Data for processing:
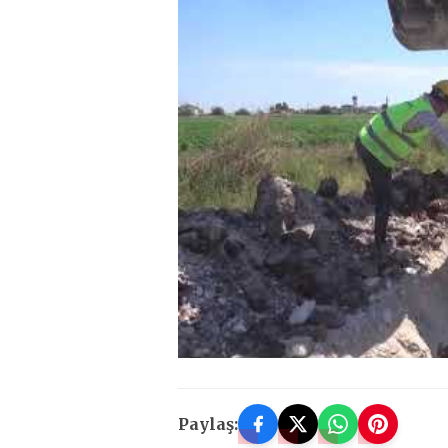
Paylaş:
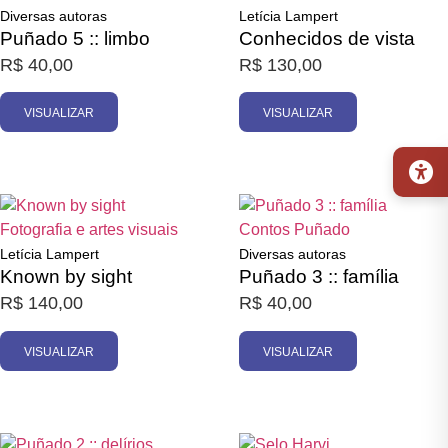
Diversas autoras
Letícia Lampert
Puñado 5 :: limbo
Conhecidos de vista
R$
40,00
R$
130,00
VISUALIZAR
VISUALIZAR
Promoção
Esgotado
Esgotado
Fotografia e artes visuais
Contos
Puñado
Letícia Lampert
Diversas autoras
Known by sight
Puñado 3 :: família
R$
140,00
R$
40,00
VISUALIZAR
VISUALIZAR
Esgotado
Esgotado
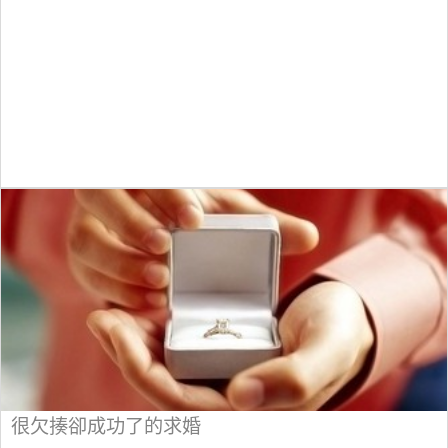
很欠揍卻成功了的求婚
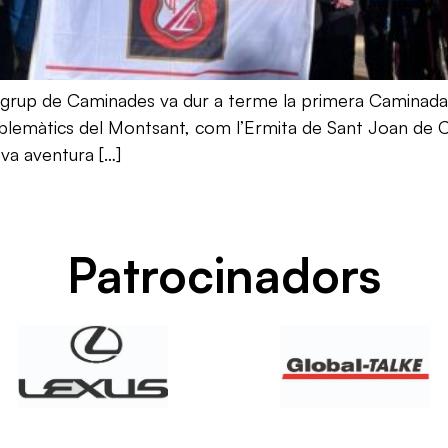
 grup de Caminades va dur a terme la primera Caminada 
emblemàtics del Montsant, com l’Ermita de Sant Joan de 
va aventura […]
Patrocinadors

* * *

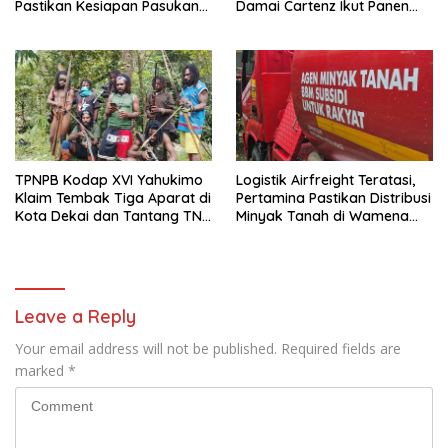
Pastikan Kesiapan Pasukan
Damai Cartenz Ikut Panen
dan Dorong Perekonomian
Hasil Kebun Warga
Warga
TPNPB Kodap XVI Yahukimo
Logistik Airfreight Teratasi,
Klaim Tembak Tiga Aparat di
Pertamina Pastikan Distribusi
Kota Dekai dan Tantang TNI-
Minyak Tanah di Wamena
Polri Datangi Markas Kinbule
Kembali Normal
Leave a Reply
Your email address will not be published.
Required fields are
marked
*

Instruction:
Report every line containing the word "Pastikan" from the listing above.

Task solution:
Pastikan Kesiapan Pasukan
Pertamina Pastikan Distribusi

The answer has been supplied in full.